Risky, over-the-horizon research is vital because, although most Americans and politicians don’t know it yet, the United States is in a global race to build a new generation of batteries based on lithium-ion technology, Sadoway and others say.

With double the “energy density” of today’s standard nickel-metal-hydride batteries, lithium-ion cells have emerged as a viable first-generation battery chemistry to power plug-in hybrid vehicles (PHEVs), major announcements this month reveal.

Such a battery is critical to President Obama’s energy plan, which includes deploying PHEVs that go 40 miles on a charge in order to replace much of the nation’s oil imports with US-generated electricity. As electricity replaces gasoline, the race to develop ever more powerful batteries will determine which nations emerge as winners in transportation, renewable energy, and economic clout, many say.

“We’re entering an exciting new phase for the automotive industry where we increase the electrification of vehicles, reducing consumption of gasoline through advanced batteries,” David Vieau, president A123Systems in Watertown, Mass., said in a statement this month announcing its plan to build the nation’s first lithium-ion battery manufacturing plant.

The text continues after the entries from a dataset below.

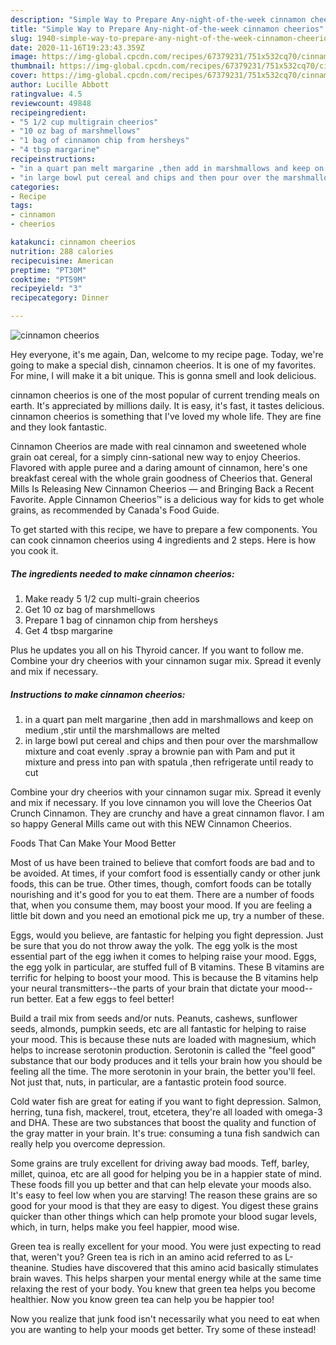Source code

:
 ```yaml
---
description: "Simple Way to Prepare Any-night-of-the-week cinnamon cheerios"
title: "Simple Way to Prepare Any-night-of-the-week cinnamon cheerios"
slug: 1940-simple-way-to-prepare-any-night-of-the-week-cinnamon-cheerios
date: 2020-11-16T19:23:43.359Z
image: https://img-global.cpcdn.com/recipes/67379231/751x532cq70/cinnamon-cheerios-recipe-main-photo.jpg
thumbnail: https://img-global.cpcdn.com/recipes/67379231/751x532cq70/cinnamon-cheerios-recipe-main-photo.jpg
cover: https://img-global.cpcdn.com/recipes/67379231/751x532cq70/cinnamon-cheerios-recipe-main-photo.jpg
author: Lucille Abbott
ratingvalue: 4.5
reviewcount: 49848
recipeingredient:
- "5 1/2 cup multigrain cheerios"
- "10 oz bag of marshmellows"
- "1 bag of cinnamon chip from hersheys"
- "4 tbsp margarine"
recipeinstructions:
- "in a quart pan melt margarine ,then add in marshmallows and keep on medium ,stir until the marshmallows are melted"
- "in large bowl put cereal and chips and then pour over the marshmallow mixture and coat evenly .spray a brownie pan with Pam and put it mixture and press into pan with spatula ,then refrigerate until ready to cut"
categories:
- Recipe
tags:
- cinnamon
- cheerios

katakunci: cinnamon cheerios 
nutrition: 288 calories
recipecuisine: American
preptime: "PT30M"
cooktime: "PT59M"
recipeyield: "3"
recipecategory: Dinner

---
```



![cinnamon cheerios](https://img-global.cpcdn.com/recipes/67379231/751x532cq70/cinnamon-cheerios-recipe-main-photo.jpg)

Hey everyone, it's me again, Dan, welcome to my recipe page. Today, we're going to make a special dish, cinnamon cheerios. It is one of my favorites. For mine, I will make it a bit unique. This is gonna smell and look delicious.

cinnamon cheerios is one of the most popular of current trending meals on earth. It's appreciated by millions daily. It is easy, it's fast, it tastes delicious. cinnamon cheerios is something that I've loved my whole life. They are fine and they look fantastic.

Cinnamon Cheerios are made with real cinnamon and sweetened whole grain oat cereal, for a simply cinn-sational new way to enjoy Cheerios. Flavored with apple puree and a daring amount of cinnamon, here&#39;s one breakfast cereal with the whole grain goodness of Cheerios that. General Mills Is Releasing New Cinnamon Cheerios — and Bringing Back a Recent Favorite. Apple Cinnamon Cheerios™ is a delicious way for kids to get whole grains, as recommended by Canada&#39;s Food Guide.


To get started with this recipe, we have to prepare a few components. You can cook cinnamon cheerios using 4 ingredients and 2 steps. Here is how you cook it.

<!--inarticleads1-->

##### The ingredients needed to make cinnamon cheerios:

1. Make ready 5 1/2 cup multi-grain cheerios
1. Get 10 oz bag of marshmellows
1. Prepare 1 bag of cinnamon chip from hersheys
1. Get 4 tbsp margarine


Plus he updates you all on his Thyroid cancer. If you want to follow me. Combine your dry cheerios with your cinnamon sugar mix. Spread it evenly and mix if necessary. 

<!--inarticleads2-->

##### Instructions to make cinnamon cheerios:

1. in a quart pan melt margarine ,then add in marshmallows and keep on medium ,stir until the marshmallows are melted
1. in large bowl put cereal and chips and then pour over the marshmallow mixture and coat evenly .spray a brownie pan with Pam and put it mixture and press into pan with spatula ,then refrigerate until ready to cut


Combine your dry cheerios with your cinnamon sugar mix. Spread it evenly and mix if necessary. If you love cinnamon you will love the Cheerios Oat Crunch Cinnamon. They are crunchy and have a great cinnamon flavor. I am so happy General Mills came out with this NEW Cinnamon Cheerios. 

Foods That Can Make Your Mood Better


Most of us have been trained to believe that comfort foods are bad and to be avoided. At times, if your comfort food is essentially candy or other junk foods, this can be true. Other times, though, comfort foods can be totally nourishing and it's good for you to eat them. There are a number of foods that, when you consume them, may boost your mood. If you are feeling a little bit down and you need an emotional pick me up, try a number of these.

Eggs, would you believe, are fantastic for helping you fight depression. Just be sure that you do not throw away the yolk. The egg yolk is the most essential part of the egg iwhen it comes to helping raise your mood. Eggs, the egg yolk in particular, are stuffed full of B vitamins. These B vitamins are terrific for helping to boost your mood. This is because the B vitamins help your neural transmitters--the parts of your brain that dictate your mood--run better. Eat a few eggs to feel better!

Build a trail mix from seeds and/or nuts. Peanuts, cashews, sunflower seeds, almonds, pumpkin seeds, etc are all fantastic for helping to raise your mood. This is because these nuts are loaded with magnesium, which helps to increase serotonin production. Serotonin is called the "feel good" substance that our body produces and it tells your brain how you should be feeling all the time. The more serotonin in your brain, the better you'll feel. Not just that, nuts, in particular, are a fantastic protein food source.

Cold water fish are great for eating if you want to fight depression. Salmon, herring, tuna fish, mackerel, trout, etcetera, they're all loaded with omega-3 and DHA. These are two substances that boost the quality and function of the gray matter in your brain. It's true: consuming a tuna fish sandwich can really help you overcome depression. 

Some grains are truly excellent for driving away bad moods. Teff, barley, millet, quinoa, etc are all good for helping you be in a happier state of mind. These foods fill you up better and that can help elevate your moods also. It's easy to feel low when you are starving! The reason these grains are so good for your mood is that they are easy to digest. You digest these grains quicker than other things which can help promote your blood sugar levels, which, in turn, helps make you feel happier, mood wise.

Green tea is really excellent for your mood. You were just expecting to read that, weren't you? Green tea is rich in an amino acid referred to as L-theanine. Studies have discovered that this amino acid basically stimulates brain waves. This helps sharpen your mental energy while at the same time relaxing the rest of your body. You knew that green tea helps you become healthier. Now you know green tea can help you be happier too!

Now you realize that junk food isn't necessarily what you need to eat when you are wanting to help your moods get better. Try some of these instead!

Yet the US is entering the race late. It must move fast to catch Japan, Korea, and China. Each is pouring billions into lithium research and each already has manufacturing plants.

Still, there are signs the tide may be turning. A123Systems has applied for $1.8 billion in funding from the US Department of Energy to build a lithium battery factory in Detroit big enough to supply a half dozen auto companies and employ 14,000 workers.

Last week, the National Alliance for Advanced Transportation Battery Cell Manufacture, a consortium of more than a dozen US battery developers, announced it was seeking up to $2 billion to fund a major lithium battery manufacturing facility.

“We cannot allow ourselves to become dependent on foreign sources of lithium-ion battery cells as we have become dependent on petroleum from the Middle East,” says James Greenberger, the National Alliance’s director.Now add the Obama administration’s plan to spend $25 billion for new energy programs. All of which is good news to battery researchers like Sadoway, who have long toiled with slender funding as research dollars sluiced to fuel cells, nuclear power, and others with more buzz and backers.